Tasks:
1) Answer these from the passage on Jofré Llançol i Escrivà:
(a) Which pope was his son?
(b) On which street did his branch of the House of Borgia reside?
(c) Who was his mother?
2) Decide whether each statement agrees with the passage on Jofré Llançol i Escrivà:
(a) He was born in the city of Valencia.
(b) He was an uncle of Cardinal Luis Juan del Milà.
(c) He died in Xàtiva.
3) Carry on the passage on Jofré Llançol i Escrivà from the point where it ends.

Source passage:
──────────

Jofré Llançol i Escrivà, (c. 1390 - 1436/37), also known as Jofré de Borja y Escrivà and Jofré de Borja y Doms, was a Spanish noble from Xàtiva, Kingdom of Valencia. He was related by marriage to the Borgia family. He was an uncle of Cardinal Luis Juan del Milà and the father of Pope Alexander VI.

Biography
Jofré Llançol i Escrivà was born in Xàtiva, Kingdom of Valencia, Crown of Aragon, around 1390. He was head of the branch of the House of Borgia that resided on Ventres Street in Xàtiva. He was the son of Rodrigo Gil de Borja y Fennolet, Jurado del Estamento Militar de Xàtiva, and his wife, Sibilia de Escrivà y Pròixita. Jofré died in either 1436 or 1437, in Valencia.

──────────

[Records taken from a dataset]
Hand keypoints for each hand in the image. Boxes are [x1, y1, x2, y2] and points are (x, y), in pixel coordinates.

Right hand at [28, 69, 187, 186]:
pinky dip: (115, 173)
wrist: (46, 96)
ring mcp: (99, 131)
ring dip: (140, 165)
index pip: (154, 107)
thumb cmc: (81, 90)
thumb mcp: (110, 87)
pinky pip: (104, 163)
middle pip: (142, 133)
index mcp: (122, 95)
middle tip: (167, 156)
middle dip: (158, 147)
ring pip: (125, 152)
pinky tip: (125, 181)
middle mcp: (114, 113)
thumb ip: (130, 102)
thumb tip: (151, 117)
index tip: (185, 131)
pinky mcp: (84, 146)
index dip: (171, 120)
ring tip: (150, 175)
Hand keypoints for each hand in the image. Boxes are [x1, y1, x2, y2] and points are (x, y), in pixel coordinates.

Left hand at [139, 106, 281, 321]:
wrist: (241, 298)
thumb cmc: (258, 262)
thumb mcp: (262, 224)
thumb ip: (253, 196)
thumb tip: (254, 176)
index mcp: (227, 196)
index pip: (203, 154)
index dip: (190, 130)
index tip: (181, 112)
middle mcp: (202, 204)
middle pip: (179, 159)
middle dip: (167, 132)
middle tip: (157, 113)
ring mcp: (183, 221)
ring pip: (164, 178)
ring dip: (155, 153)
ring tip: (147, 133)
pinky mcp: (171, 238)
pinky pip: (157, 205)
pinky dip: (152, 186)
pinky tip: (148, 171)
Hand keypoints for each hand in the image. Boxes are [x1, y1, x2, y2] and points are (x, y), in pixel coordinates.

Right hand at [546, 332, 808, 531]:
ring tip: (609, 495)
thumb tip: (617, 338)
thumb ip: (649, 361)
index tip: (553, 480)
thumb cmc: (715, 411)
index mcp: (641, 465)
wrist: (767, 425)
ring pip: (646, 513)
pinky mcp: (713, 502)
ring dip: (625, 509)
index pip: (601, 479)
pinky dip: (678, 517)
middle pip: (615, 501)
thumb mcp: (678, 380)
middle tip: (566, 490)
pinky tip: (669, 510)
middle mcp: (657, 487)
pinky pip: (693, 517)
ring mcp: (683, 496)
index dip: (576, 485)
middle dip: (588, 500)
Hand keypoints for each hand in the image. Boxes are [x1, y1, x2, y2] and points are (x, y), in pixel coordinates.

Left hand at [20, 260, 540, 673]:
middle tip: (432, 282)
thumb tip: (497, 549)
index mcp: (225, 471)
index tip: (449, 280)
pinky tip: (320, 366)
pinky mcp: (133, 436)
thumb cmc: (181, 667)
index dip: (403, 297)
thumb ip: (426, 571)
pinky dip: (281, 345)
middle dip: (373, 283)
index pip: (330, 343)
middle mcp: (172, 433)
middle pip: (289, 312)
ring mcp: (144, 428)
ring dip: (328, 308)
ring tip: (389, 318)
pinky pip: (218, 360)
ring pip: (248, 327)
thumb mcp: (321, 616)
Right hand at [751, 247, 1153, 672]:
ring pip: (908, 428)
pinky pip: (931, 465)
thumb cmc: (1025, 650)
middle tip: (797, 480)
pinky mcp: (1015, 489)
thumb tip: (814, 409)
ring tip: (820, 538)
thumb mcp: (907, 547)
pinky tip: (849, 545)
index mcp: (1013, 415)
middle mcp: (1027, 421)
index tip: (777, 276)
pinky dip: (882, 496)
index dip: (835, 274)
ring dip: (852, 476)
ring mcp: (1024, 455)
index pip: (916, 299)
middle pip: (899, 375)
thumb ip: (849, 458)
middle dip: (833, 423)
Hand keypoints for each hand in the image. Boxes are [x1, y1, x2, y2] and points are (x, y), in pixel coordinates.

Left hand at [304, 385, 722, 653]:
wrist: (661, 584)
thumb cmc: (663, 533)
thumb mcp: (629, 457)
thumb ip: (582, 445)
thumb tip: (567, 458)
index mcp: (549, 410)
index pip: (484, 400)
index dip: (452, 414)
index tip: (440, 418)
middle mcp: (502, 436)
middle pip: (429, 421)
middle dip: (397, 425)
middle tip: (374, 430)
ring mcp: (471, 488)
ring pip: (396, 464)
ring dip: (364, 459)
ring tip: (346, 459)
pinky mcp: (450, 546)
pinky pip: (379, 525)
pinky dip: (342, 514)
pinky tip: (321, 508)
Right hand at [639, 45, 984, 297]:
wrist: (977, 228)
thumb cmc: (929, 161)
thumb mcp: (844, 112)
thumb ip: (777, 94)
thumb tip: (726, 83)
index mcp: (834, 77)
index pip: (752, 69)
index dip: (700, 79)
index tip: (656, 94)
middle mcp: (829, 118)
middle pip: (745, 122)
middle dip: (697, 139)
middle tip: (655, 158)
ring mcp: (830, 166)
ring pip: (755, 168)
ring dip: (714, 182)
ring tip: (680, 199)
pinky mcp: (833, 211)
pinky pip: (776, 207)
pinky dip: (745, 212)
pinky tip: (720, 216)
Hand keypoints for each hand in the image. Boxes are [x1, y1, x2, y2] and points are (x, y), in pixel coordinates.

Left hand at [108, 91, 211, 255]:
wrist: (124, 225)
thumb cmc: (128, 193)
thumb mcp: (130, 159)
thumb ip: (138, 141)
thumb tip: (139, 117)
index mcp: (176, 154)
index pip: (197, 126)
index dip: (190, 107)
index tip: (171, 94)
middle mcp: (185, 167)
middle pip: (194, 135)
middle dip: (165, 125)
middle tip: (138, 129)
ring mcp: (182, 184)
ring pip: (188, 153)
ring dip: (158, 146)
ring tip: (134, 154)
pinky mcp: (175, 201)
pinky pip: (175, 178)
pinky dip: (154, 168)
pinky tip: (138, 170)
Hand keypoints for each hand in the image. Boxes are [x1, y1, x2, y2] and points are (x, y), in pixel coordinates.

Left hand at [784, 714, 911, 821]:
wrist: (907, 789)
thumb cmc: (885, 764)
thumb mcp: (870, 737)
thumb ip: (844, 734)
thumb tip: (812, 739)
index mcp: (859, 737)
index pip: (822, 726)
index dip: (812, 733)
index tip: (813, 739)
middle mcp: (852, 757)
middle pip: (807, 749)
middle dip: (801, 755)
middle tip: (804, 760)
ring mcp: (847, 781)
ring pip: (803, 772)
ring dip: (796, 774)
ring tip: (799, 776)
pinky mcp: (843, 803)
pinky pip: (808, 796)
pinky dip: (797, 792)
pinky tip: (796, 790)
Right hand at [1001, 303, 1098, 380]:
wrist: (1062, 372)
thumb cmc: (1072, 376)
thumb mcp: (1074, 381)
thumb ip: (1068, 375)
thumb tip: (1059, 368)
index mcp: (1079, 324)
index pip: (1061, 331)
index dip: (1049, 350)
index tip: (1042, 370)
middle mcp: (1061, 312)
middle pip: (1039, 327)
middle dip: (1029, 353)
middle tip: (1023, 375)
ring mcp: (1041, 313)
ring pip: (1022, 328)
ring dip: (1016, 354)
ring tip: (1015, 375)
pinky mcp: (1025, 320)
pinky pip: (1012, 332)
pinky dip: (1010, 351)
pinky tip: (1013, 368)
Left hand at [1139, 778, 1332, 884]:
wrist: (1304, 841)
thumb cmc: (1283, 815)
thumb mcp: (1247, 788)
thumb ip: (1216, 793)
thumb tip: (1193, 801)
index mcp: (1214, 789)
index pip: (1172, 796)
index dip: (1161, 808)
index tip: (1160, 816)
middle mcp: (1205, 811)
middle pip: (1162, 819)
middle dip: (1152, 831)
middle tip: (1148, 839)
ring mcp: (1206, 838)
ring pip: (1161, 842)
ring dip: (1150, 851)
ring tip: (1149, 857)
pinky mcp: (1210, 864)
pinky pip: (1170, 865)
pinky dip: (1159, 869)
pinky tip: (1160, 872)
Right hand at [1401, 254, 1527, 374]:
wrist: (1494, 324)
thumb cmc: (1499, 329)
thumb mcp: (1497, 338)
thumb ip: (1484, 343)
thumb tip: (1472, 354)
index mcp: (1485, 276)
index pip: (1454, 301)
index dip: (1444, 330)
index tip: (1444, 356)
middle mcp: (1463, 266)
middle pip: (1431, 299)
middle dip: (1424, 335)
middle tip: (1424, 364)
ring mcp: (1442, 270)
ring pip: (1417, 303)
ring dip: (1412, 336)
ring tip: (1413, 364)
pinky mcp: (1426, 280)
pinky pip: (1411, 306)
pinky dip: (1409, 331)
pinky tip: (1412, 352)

──────────

Outputs for the tasks:
1)
(a) Pope Alexander VI
(b) Ventres Street in Xàtiva
(c) Sibilia de Escrivà y Pròixita

2)
(a) No: "Jofré Llançol i Escrivà was born in Xàtiva, Kingdom of Valencia, Crown of Aragon, around 1390."
(b) Yes: "He was an uncle of Cardinal Luis Juan del Milà and the father of Pope Alexander VI."
(c) No: "Jofré died in either 1436 or 1437, in Valencia."

3)
Marriage and Descendants
Jofré Llançol i Escrivà married Isabel de Borja y Cavanilles, who was actually his distant cousin, from Valencia. She was the daughter of Domingo de Borja and his wife, Francina Llançol, and the sister of Alfons de Borja y Cavanilles, who would later go on to become Pope Callixtus III. Isabel  gave birth to 5 children:

 Pere Lluís de Llançol y Borja (b. ? - d. 1458), who became the Marquess of Civitavecchia and Duke of Spoleto
 Roderic de Borja y Borja (b. 1431 - d. 1503), who would later become the Pope
 Joana de Llançol y Borja, who married Pedro Guillén Llançol, 8th Lord of Villalonga
 Tecla de Llançol y Borja (b. ? - d. c. 1462), who married Vidal de Vilanova, Lord of Pego and Murla
 Beatriu de Llançol y Borja, who married Ximen Pérez de Arenós, Lord of Puebla de Arenos.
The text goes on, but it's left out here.